The brain is a complex structure that has many different types of cells. Brain cells are subdivided into groups based on a number of criteria that include whether they serve as (1) structural support cells (glia) or (2) cells that receive and transmit information (called neurons or nerve cells). If cells are the latter, then additional criteria are: (a) shape or size; (b) their connections; (c) the distance over which they transmit information; and (d) which chemicals are released to transmit information to other cells.

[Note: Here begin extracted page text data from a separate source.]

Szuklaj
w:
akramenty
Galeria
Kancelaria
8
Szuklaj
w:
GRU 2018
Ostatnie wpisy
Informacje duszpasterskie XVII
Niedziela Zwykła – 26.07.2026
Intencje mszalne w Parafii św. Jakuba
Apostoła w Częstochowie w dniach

Most of the effects that drugs produce, which are related to abuse potential, are situated on brain cells that process or transmit information. For that reason, the discussions to follow will consider only actions on interneurons (nerve cells that connect to other nerve cells). The actions of drugs on the brain are complex and seldom involve only one type of brain cell. Nerve cells have a high level of connectivity between one another. Cells in one brain region send inputs to and receive outputs from other regions. These factors make the identification of cells in the brain responsible for a given drug effect difficult to distinguish. This is true of even the most simple behaviors, which involve complex interactions between millions of cells. For these reasons, the understanding of the processes underlying addiction is incomplete; however, significant progress has been made during the past 20 years. For example, it is generally believed that there are brain systems that are dedicated to the processes underlying euphoria and feelings of well-being that are stimulated by abused drugs.